**Exercise requirements:**
Convert the lines of the records between the line containing "Alexander Hagenah, <ah(at)primepage.de>" and the line containing "a minor enhancement", inclusive, into a numbered list, omitting blank lines.

**Working data:**
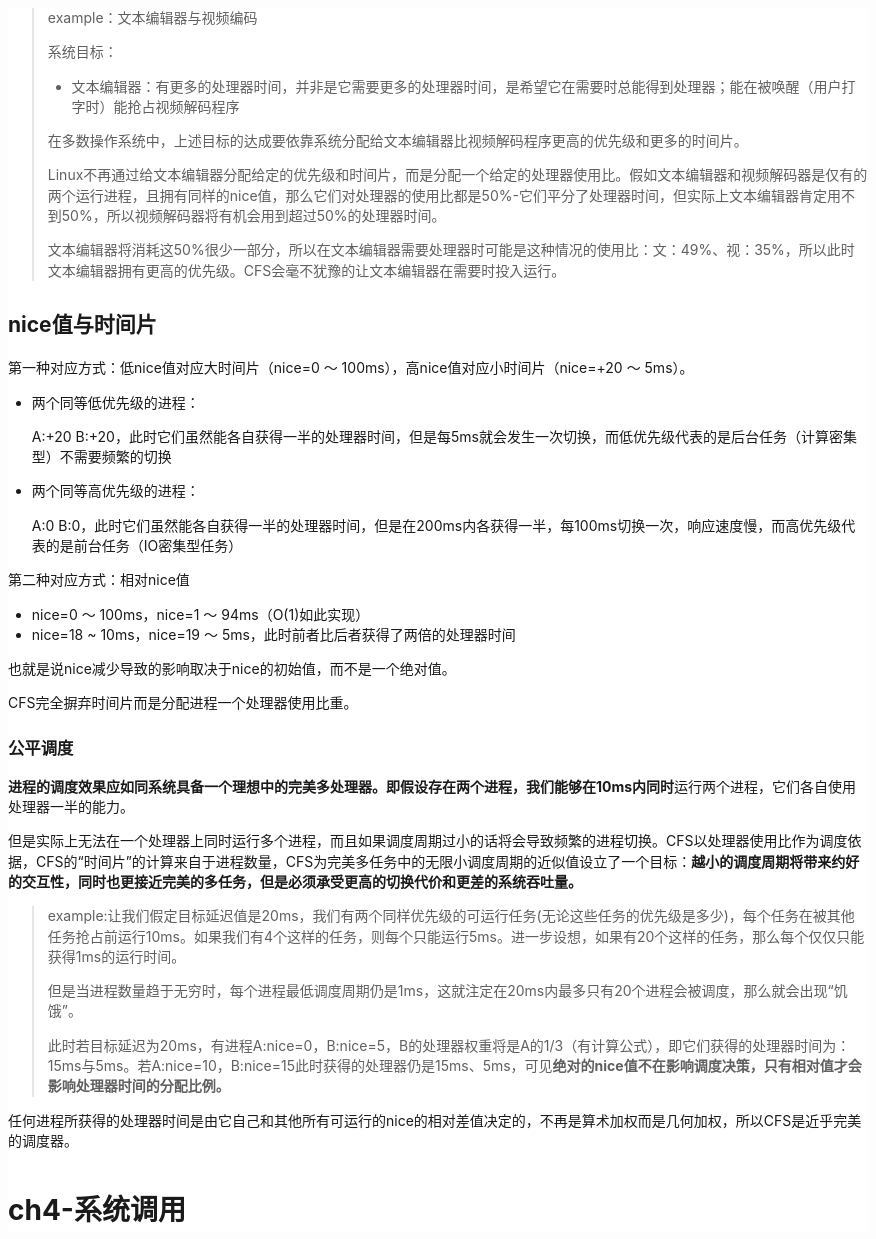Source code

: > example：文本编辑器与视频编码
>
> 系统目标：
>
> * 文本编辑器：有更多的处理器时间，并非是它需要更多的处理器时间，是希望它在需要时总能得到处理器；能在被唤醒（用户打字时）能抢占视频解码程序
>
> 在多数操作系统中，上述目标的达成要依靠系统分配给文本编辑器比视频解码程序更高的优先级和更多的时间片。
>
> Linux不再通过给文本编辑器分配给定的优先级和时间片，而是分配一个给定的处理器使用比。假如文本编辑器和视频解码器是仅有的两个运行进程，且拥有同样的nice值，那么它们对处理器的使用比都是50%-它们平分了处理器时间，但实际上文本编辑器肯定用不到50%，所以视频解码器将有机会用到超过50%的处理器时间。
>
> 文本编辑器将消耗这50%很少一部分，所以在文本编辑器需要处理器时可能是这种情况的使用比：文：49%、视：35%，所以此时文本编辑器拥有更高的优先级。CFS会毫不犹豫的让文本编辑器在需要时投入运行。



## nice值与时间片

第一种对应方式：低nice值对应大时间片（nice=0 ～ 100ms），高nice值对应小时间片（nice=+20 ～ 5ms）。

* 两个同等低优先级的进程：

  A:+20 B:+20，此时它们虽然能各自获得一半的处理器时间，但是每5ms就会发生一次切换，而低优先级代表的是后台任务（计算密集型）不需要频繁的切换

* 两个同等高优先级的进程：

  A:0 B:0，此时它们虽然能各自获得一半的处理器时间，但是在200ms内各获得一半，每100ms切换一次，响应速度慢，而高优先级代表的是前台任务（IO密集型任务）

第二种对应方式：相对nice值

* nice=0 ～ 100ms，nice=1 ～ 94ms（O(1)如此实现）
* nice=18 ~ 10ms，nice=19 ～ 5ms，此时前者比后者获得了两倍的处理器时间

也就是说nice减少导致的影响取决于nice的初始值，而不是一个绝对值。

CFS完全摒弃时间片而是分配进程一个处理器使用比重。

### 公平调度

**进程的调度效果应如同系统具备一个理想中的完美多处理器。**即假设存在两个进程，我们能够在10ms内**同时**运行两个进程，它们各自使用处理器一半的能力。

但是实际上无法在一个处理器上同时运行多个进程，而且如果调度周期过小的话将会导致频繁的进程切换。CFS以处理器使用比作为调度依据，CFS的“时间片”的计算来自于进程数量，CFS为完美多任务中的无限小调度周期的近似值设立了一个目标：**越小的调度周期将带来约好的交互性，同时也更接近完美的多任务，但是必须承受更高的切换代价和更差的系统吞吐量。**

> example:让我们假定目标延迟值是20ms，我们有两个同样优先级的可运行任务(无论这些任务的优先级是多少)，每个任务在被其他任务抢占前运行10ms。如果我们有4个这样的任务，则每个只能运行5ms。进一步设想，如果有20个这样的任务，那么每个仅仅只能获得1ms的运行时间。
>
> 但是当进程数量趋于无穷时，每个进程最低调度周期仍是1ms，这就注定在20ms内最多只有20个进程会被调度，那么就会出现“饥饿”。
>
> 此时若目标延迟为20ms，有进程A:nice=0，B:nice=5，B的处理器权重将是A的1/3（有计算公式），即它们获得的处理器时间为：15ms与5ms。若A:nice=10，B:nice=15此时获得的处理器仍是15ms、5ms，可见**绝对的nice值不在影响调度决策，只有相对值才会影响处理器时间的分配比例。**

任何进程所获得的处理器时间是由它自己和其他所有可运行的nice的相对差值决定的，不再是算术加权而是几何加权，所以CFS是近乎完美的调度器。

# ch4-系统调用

* * *

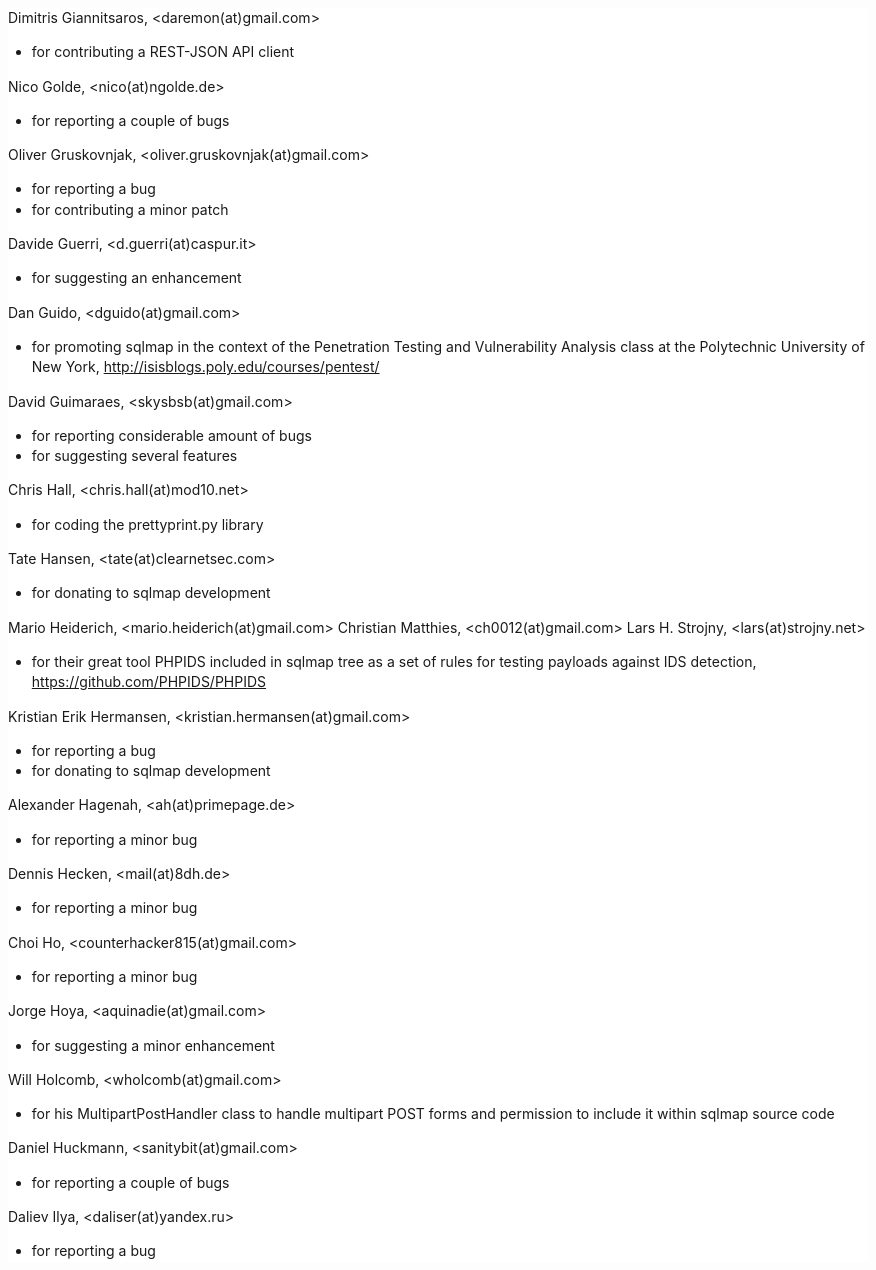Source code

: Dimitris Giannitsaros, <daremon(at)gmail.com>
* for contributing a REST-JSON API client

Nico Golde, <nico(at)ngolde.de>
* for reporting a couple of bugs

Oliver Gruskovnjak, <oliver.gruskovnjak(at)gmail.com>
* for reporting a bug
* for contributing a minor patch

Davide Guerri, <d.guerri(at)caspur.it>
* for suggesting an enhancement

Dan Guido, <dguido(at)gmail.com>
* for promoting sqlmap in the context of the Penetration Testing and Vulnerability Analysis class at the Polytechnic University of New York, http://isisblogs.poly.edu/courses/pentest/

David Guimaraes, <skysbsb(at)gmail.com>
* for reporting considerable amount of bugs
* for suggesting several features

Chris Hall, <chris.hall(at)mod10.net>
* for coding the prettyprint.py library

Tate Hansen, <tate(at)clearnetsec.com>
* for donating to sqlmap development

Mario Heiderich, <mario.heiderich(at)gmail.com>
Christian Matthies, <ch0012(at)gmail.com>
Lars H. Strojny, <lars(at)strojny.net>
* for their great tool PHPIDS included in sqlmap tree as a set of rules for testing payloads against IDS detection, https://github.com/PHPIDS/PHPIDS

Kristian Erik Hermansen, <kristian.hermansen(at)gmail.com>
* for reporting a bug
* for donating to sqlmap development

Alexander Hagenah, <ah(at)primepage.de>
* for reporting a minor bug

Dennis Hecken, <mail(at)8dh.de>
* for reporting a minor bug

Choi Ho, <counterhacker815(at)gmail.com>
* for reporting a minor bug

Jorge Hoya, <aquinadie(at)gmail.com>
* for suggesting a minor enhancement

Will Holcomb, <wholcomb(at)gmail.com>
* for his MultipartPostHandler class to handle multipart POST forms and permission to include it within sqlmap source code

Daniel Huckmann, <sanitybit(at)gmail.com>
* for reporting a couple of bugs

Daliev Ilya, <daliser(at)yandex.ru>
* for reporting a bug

**Output below:**
1. Alexander Hagenah, <ah(at)primepage.de>
2. * for reporting a minor bug
3. Dennis Hecken, <mail(at)8dh.de>
4. * for reporting a minor bug
5. Choi Ho, <counterhacker815(at)gmail.com>
6. * for reporting a minor bug
7. Jorge Hoya, <aquinadie(at)gmail.com>
8. * for suggesting a minor enhancement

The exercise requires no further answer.